_Tugas Anda_
- A) Kutip bagian teks tentang penguatan MPR di antara "Tentu saja penguatan" dan "sejak awal pembentukannya.", termasuk kedua batas itu.
- B) Jawab pertanyaan berikut berdasarkan teks tentang penguatan MPR:
(i) Lembaga apa yang disebut menetapkan Pokok-Pokok Haluan Negara (PPHN)?
(ii) Menurut usulan Profesor Jimly Asshiddiqie, siapa yang mengajukan sosok wakil presiden?
(iii) Jebakan apa yang diyakini dapat dihindari dengan model tersebut?
- C) Tuliskan lanjutan teks tentang penguatan MPR, dimulai setelah kalimat terakhirnya.
++++ Teks yang Diberikan ++++
Tak kalah pentingnya adalah memperkuat kembali peran dan fungsi MPR sebagai lembaga strategis yang menetapkan Pokok-Pokok Haluan Negara (PPHN). Penguatan MPR harus diterima sebagai langkah penting dan strategis dalam mengembalikan keutuhan sistem perwakilan rakyat dengan model yang lebih efektif dan representatif.

Tentu saja penguatan sistem kepemimpinan nasional juga perlu dilakukan. Sepakat dengan usulan Profesor Jimly Asshiddiqie bahwa presiden tetap dipilih langsung oleh rakyat, sedangkan sosok wakil presiden diajukan oleh presiden terpilih untuk mendapatkan persetujuan dari MPR. Model ini diyakini mampu menghindarkan bangsa dari jebakan koalisi transaksional yang selama ini sering kali menyandera kinerja pemerintahan sejak awal pembentukannya.
++++ Data ++++
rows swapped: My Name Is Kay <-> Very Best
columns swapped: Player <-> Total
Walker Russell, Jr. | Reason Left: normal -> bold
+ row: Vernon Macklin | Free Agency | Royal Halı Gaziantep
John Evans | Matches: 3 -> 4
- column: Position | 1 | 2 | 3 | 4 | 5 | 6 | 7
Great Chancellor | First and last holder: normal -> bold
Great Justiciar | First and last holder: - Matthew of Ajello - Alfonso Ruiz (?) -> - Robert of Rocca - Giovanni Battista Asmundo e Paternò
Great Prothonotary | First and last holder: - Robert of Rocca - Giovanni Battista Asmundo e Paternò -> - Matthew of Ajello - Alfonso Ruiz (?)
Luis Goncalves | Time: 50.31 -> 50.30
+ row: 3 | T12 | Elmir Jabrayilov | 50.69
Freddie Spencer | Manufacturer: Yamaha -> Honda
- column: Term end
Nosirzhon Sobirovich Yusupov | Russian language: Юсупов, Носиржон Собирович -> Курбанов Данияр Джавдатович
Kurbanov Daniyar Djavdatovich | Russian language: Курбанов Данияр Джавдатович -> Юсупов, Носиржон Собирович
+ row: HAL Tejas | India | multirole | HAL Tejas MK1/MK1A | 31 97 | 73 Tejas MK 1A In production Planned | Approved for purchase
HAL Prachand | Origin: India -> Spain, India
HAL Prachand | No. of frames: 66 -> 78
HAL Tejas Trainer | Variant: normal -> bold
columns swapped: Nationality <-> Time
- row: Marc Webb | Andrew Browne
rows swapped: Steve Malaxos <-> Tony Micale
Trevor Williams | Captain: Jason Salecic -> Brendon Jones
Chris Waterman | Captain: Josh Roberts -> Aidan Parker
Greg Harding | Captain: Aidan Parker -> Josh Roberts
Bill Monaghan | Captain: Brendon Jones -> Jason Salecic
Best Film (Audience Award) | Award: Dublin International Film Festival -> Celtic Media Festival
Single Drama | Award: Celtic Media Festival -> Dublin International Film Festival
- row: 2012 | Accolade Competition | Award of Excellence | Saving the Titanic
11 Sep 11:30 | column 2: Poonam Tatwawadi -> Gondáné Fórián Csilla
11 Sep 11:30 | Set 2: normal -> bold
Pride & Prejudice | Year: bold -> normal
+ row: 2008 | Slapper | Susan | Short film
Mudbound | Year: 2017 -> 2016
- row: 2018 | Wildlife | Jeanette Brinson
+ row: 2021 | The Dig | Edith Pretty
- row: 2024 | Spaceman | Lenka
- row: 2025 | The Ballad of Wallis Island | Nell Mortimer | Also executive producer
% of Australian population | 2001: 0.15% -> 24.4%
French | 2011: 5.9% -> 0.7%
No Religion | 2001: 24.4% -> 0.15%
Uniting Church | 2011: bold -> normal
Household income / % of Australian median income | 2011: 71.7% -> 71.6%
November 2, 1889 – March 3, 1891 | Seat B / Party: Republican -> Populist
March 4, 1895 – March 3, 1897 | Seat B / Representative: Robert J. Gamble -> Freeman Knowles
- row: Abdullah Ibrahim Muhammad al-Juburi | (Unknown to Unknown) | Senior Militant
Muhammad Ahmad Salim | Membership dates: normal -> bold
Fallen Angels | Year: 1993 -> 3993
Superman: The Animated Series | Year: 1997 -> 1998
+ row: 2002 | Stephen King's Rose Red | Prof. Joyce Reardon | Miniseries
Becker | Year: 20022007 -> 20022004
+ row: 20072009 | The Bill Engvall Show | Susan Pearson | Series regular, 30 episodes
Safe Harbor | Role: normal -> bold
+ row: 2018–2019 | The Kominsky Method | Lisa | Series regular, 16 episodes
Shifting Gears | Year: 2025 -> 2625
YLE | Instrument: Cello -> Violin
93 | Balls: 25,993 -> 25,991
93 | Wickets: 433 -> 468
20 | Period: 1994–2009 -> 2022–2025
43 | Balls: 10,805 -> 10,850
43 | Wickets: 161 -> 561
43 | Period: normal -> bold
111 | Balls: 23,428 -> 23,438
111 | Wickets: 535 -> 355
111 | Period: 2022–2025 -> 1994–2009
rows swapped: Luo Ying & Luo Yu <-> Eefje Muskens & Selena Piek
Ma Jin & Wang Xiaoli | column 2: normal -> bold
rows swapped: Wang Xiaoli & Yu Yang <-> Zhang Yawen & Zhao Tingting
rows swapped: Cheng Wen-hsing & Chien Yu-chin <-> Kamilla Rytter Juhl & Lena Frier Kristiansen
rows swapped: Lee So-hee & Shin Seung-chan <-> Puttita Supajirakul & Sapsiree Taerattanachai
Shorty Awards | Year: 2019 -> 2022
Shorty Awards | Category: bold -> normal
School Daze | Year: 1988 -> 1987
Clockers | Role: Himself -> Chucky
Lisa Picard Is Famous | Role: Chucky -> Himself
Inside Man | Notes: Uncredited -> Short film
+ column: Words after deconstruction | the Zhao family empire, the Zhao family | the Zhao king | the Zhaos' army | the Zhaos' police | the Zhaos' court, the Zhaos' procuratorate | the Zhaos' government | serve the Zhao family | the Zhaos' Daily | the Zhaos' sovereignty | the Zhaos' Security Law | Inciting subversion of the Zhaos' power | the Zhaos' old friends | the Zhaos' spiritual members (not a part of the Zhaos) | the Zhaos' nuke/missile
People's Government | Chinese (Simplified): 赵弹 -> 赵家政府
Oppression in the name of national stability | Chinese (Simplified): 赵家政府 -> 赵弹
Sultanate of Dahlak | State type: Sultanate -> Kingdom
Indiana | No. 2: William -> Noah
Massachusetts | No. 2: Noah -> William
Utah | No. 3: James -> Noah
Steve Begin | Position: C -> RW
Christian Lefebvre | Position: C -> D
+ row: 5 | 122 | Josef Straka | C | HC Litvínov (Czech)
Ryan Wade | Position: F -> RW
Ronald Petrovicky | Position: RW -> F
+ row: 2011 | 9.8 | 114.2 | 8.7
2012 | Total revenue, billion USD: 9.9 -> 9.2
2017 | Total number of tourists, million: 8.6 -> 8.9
++++
_Jawaban Tugas_
- A)
Tentu saja penguatan sistem kepemimpinan nasional juga perlu dilakukan. Sepakat dengan usulan Profesor Jimly Asshiddiqie bahwa presiden tetap dipilih langsung oleh rakyat, sedangkan sosok wakil presiden diajukan oleh presiden terpilih untuk mendapatkan persetujuan dari MPR. Model ini diyakini mampu menghindarkan bangsa dari jebakan koalisi transaksional yang selama ini sering kali menyandera kinerja pemerintahan sejak awal pembentukannya.

- B)
(i) MPR.
(ii) Presiden terpilih, untuk mendapatkan persetujuan dari MPR.
(iii) Jebakan koalisi transaksional.

- C)
Belajar dari pengalaman, Indonesia sejatinya memang sangat butuh Mahkamah Etika Nasional. Mahkamah seperti ini relevan dan nyata urgensinya karena menjadi puncak peradilan etik untuk mengawasi hakim, pejabat negara, dan pejabat publik lainnya. Di tengah krisis etika yang terus membayangi birokrasi dan lembaga hukum, Mahkamah Etika menjadi terobosan penting dalam menegakkan moralitas penyelenggara negara.

Konstitusi adalah dokumen hidup yang harus mampu menjawab tantangan zaman, tanpa harus kehilangan akarnya. Usul amandemen kelima UUD NRI 1945 digagas dengan semangat menjawab realitas kebutuhan bangsa, tanpa menyentuh isu-isu kontroversial seperti perpanjangan masa jabatan atau pelemahan demokrasi.

(Ril/Red)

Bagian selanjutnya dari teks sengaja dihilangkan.